黒服を、皮の胸当てに外套、肩当てで覆っている。下はスカートではなくズボンにブーツ。
典型的な騎士の服装だ。
下半身の防具としては腰のあたりに布を巻いているだけで、運動性重視のようである。
落ち着きのある翡翠色の、肩にかかる程度の髪。深茶の瞳は気丈さを示しているようにも見えた。
「ジェイド」
「ここは基本的に、陛下かファリアの許し無しには入ることができないのだが……」
混沌の地――白亜塔内部に目をやって、彼女は苦笑した。
「今日はルビーが来ているな」
「すまぬな。“かくれんぼ”という遊びに付き合っているのだ。中へ探しに入りたいのだが、許しはもらえぬだろうか」
少し塔を眺めてから、ジェイドは頷く。
「そうか、それならあなたが見つけてやらないと。ただし、私も同行する。いくら陛下の近衛でも、この塔は危険だ」
それは自身の仕事上不本意でなくもなかったが、エメラルドは同意した。
得体の知れない塔に単身赴くのは愚かだ。助力を得るのも仕方あるまい、と。

そして、爽やかに横を走り抜けて行く小動物と、羽を生やした妖精、と形容するしかないような存在。何処からか響くのは密林の王者の猛り声。後ろから飛んでくるのは渡り鳥。
適当に扉を開けると、浜辺に打ち寄せる白波。潮騒。
青い海を割って出現したのは、10メートルあろうかという巨大なイカ――
「危険だ、と言った理由が解っただろう?」
ジェイドは無造作に扉を閉めた。
「……この塔は、人の心を映す」
「塔の主、ファリア・ルドツークの魔力が礎か」
「そうだ。
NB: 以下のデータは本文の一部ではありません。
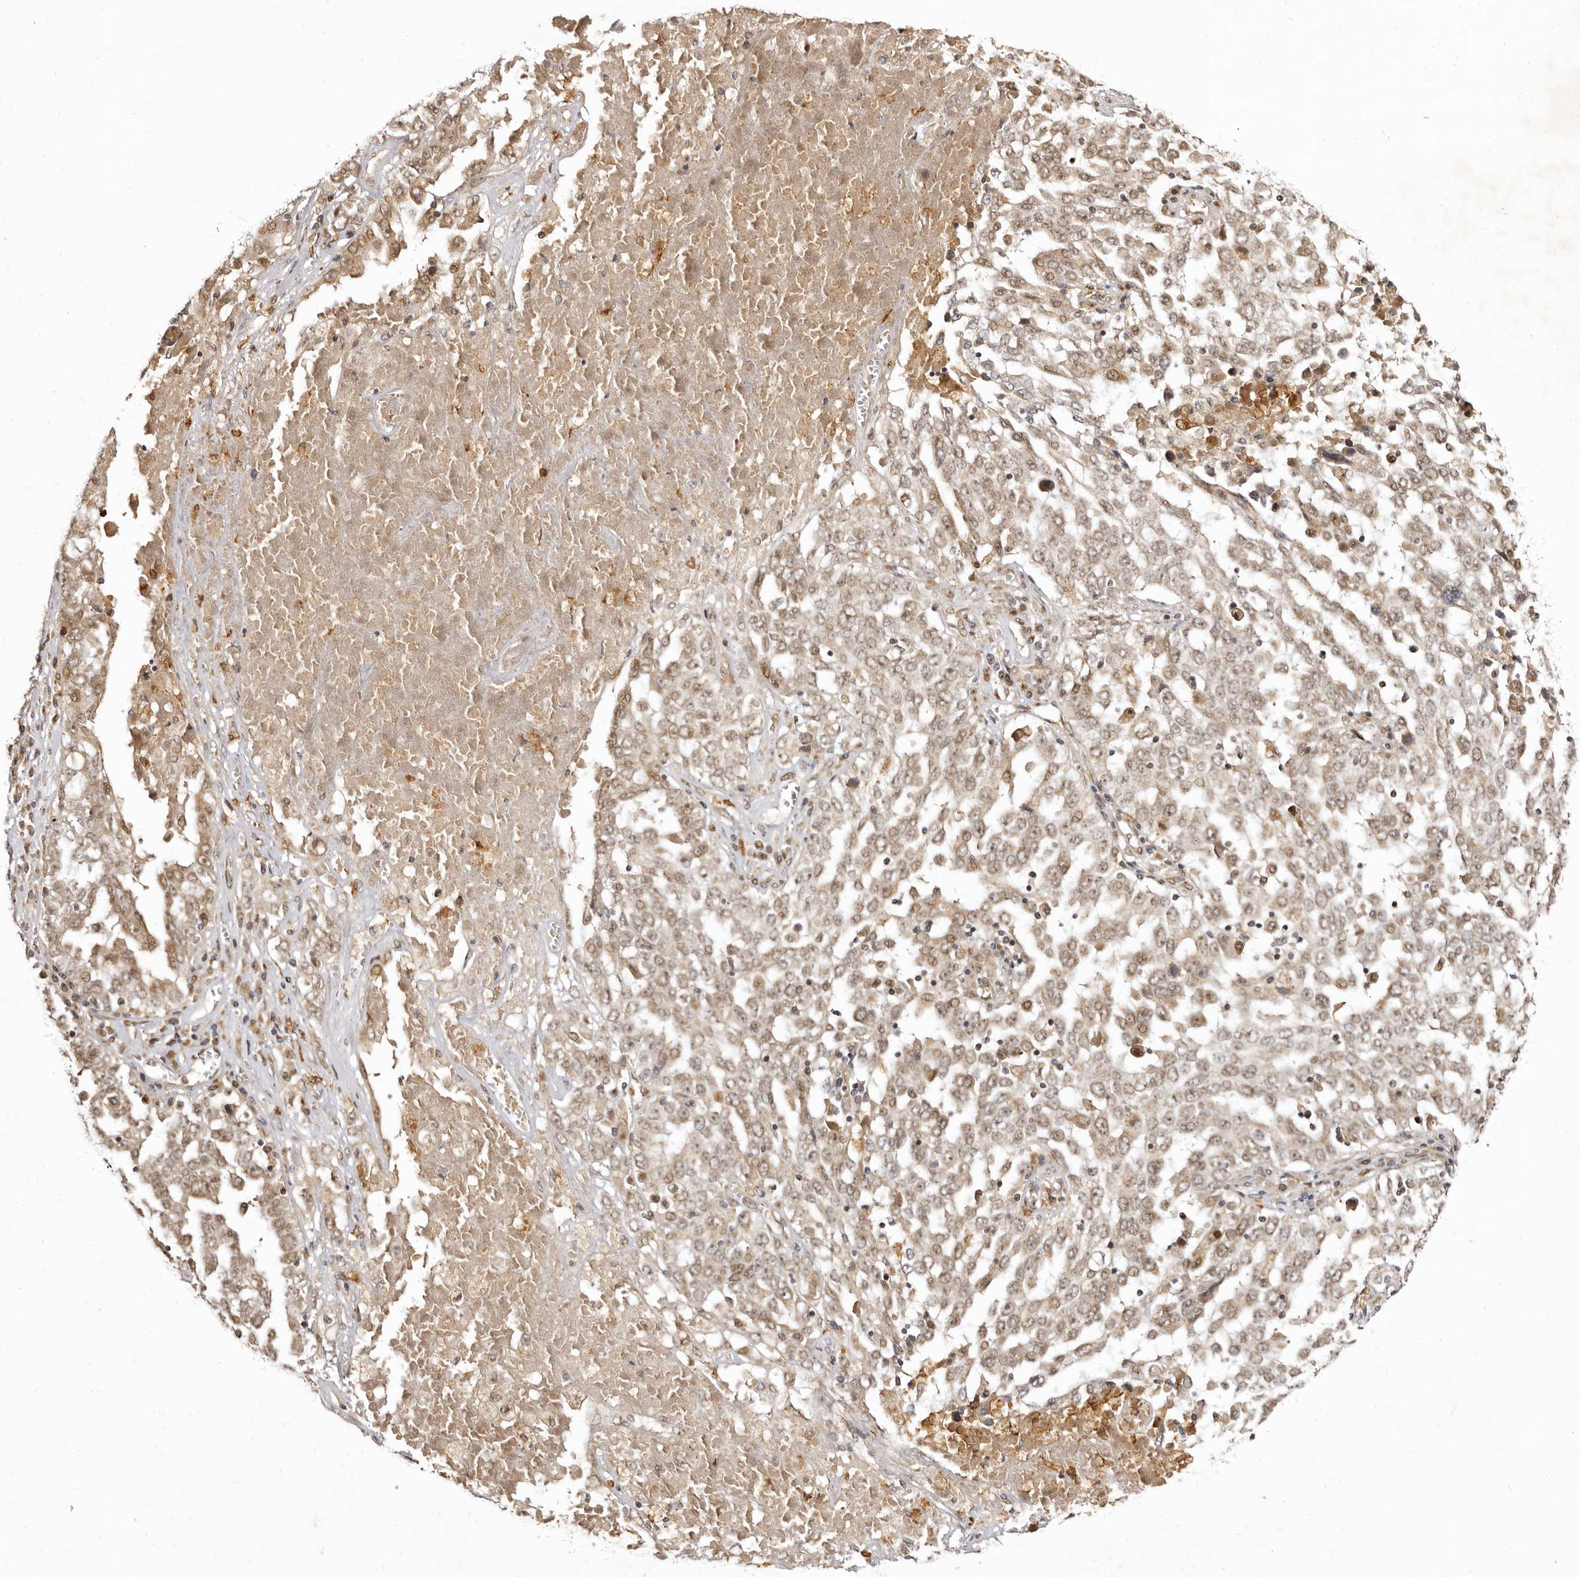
{"staining": {"intensity": "weak", "quantity": ">75%", "location": "cytoplasmic/membranous,nuclear"}, "tissue": "ovarian cancer", "cell_type": "Tumor cells", "image_type": "cancer", "snomed": [{"axis": "morphology", "description": "Carcinoma, endometroid"}, {"axis": "topography", "description": "Ovary"}], "caption": "Approximately >75% of tumor cells in human ovarian endometroid carcinoma demonstrate weak cytoplasmic/membranous and nuclear protein positivity as visualized by brown immunohistochemical staining.", "gene": "ZNF326", "patient": {"sex": "female", "age": 62}}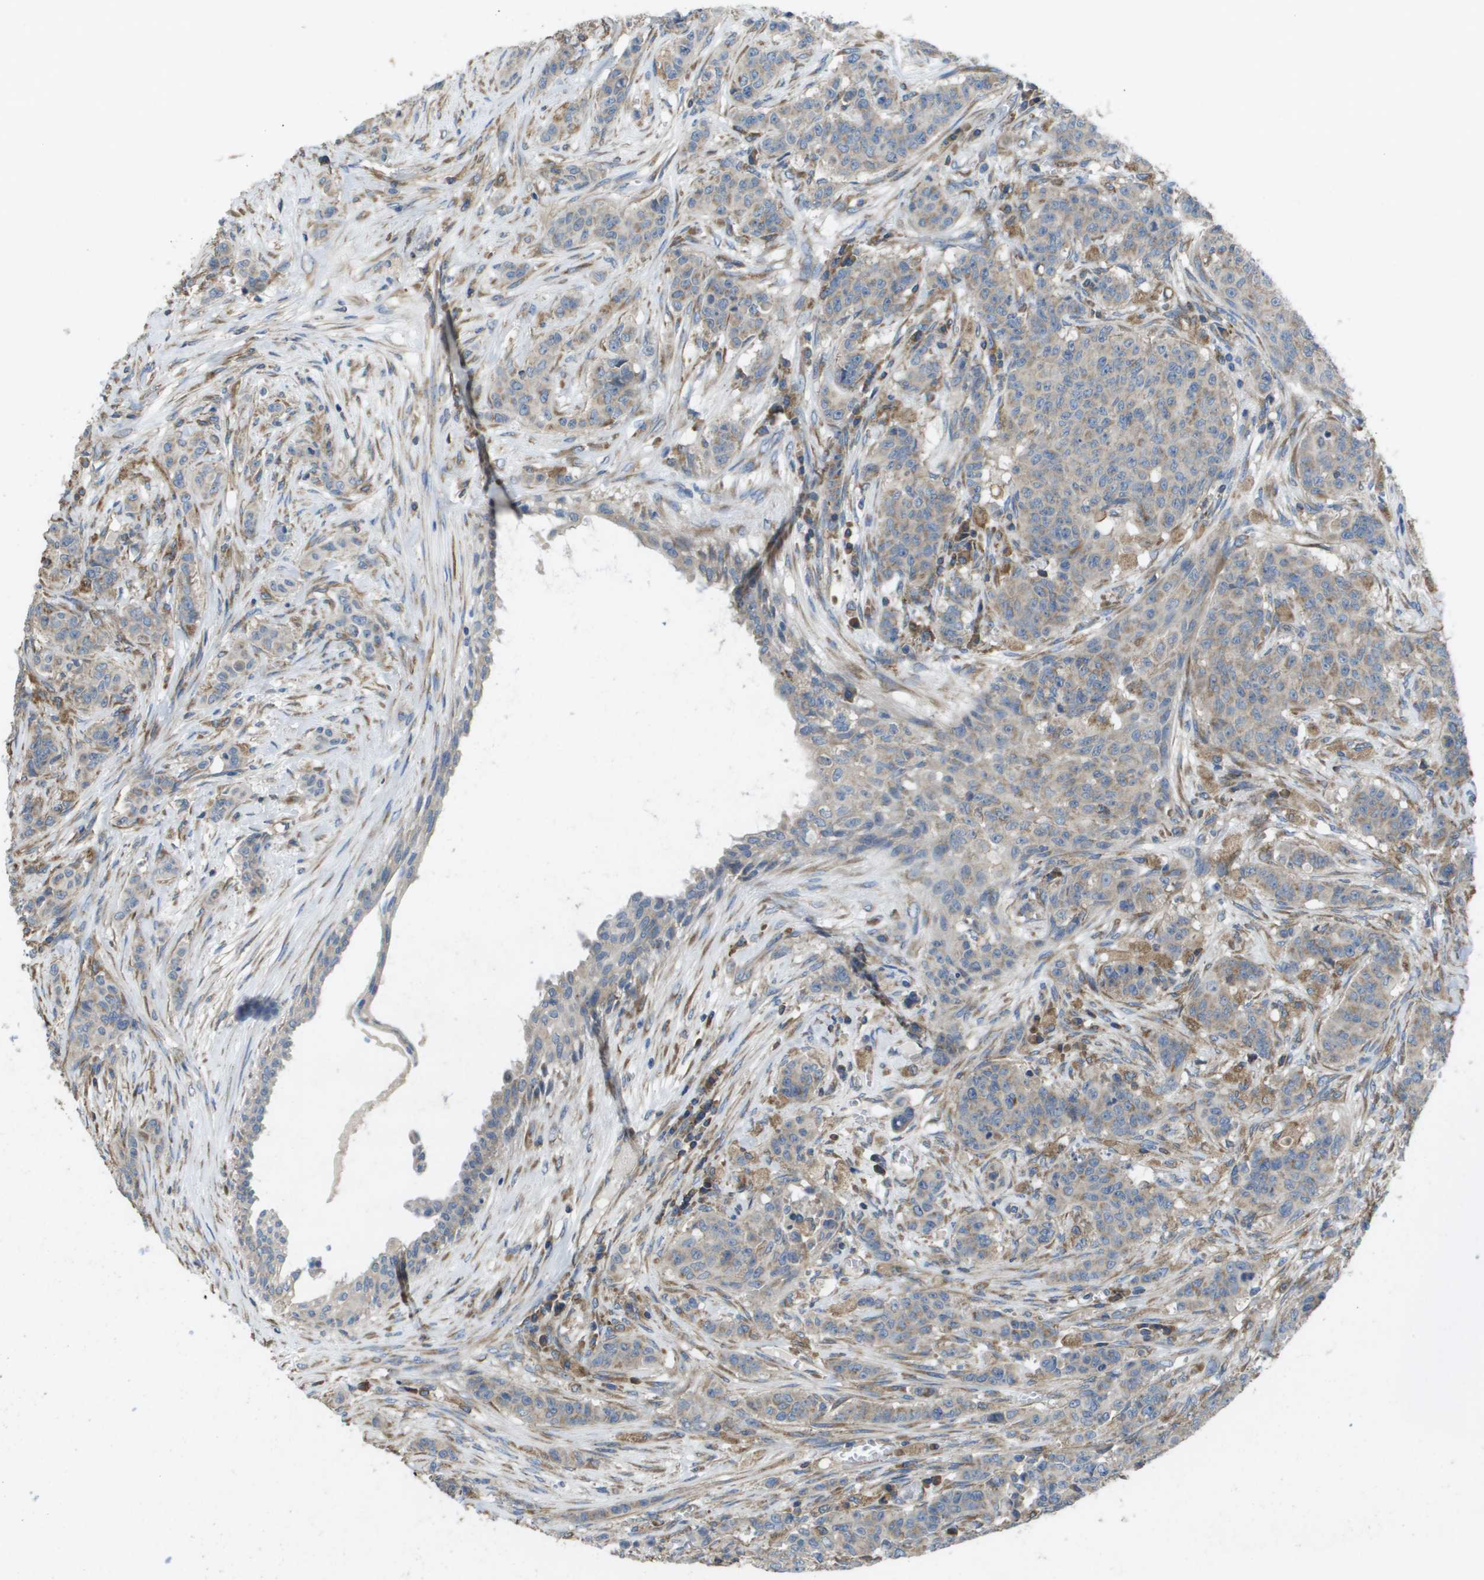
{"staining": {"intensity": "weak", "quantity": ">75%", "location": "cytoplasmic/membranous"}, "tissue": "breast cancer", "cell_type": "Tumor cells", "image_type": "cancer", "snomed": [{"axis": "morphology", "description": "Normal tissue, NOS"}, {"axis": "morphology", "description": "Duct carcinoma"}, {"axis": "topography", "description": "Breast"}], "caption": "Approximately >75% of tumor cells in human breast cancer reveal weak cytoplasmic/membranous protein expression as visualized by brown immunohistochemical staining.", "gene": "CLCN2", "patient": {"sex": "female", "age": 40}}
この塔には常に魔術がかかっている」
彼女の開けた扉の先は、灼熱の――俗に砂漠と呼ばれる地帯。
向かってきた砂漠の虫の息の根を剣の一薙ぎで止め、閉める。
「ファリアは“リスティ”の中でも高位の者。塔に魔術をかけることで力の均衡を保っているそうだ」
「では、日頃の塔はファリア・ルドツークの心象であるのだな」
驚くべき早さで伸びてきて彼らの行道を塞いだのは、太さ1メートルあろうかという茨。
「今、塔が映し出しているのはルビーの心だ。記憶や知識、望み、憧れ……あなたを自分の所に辿り着かせないようにするため、そんなものが入り混じって現れているんだろう。彼女は、あなたが世話をするようになるまではよくここに来ていて、ファリアとも親しいようだから」
「そうか……このような遊びも日常茶飯事ということであるな」
「ここまで激しいのは初めてだ」
話しながらも易々と道を斬り開き、二人は二階への階段を登った。
「そういえば、あなたのその剣は特異な形をしているな」
ジェイドは、茨を切ったエメラルドの剣に目をとめた。
「うむ。これは“刀”という。“ヴェルファ”の剣であるよ」
「……私には、使い難そうに見えるのだが」
ジェイドの持つ剣は細身だが、両刃の典型的な形の剣だ。
対するエメラルドの“刀”は細身というより細長く、片刃である。
「我は幼少より用いてきたのでな。そのようなことは無いが……我ら以外の者には扱い難いのかもしれぬ。例えば」
エメラルドが、不意に刀を鞘におさめて片膝をついた。
紅の双眸が映すのは、何故か塔内に生えている木。
彼が、刀を抜く――瞬間、木が斜めに倒れた。
いつの間に戻したのか、刃は既に鞘の中にあった。、国王の近衛騎士は涼しげな表情で立ち上がる。
「居合い、と呼ぶ。このようなことも出来るぞ」
「……見事。流石は“剣聖”と言うべきか」
「そのように大それたことではあらぬよ」
簡単の声に、エメラルドはそう返した。
ジェミニゼル国王より与えられた称号、“剣聖”エメラルド。
「とにかく、ルビーを探さねばな」

ファリア・ルドツークは穏やかな表情で嘆息した。
テーブルに置かれた紅茶のカップが微かな音を立てる。
丁度正午頃だろう。光が眩しい。
白なのか銀なのか。足程まである美しい彼女の長髪が、それを受けてまるで硝子のように輝いている。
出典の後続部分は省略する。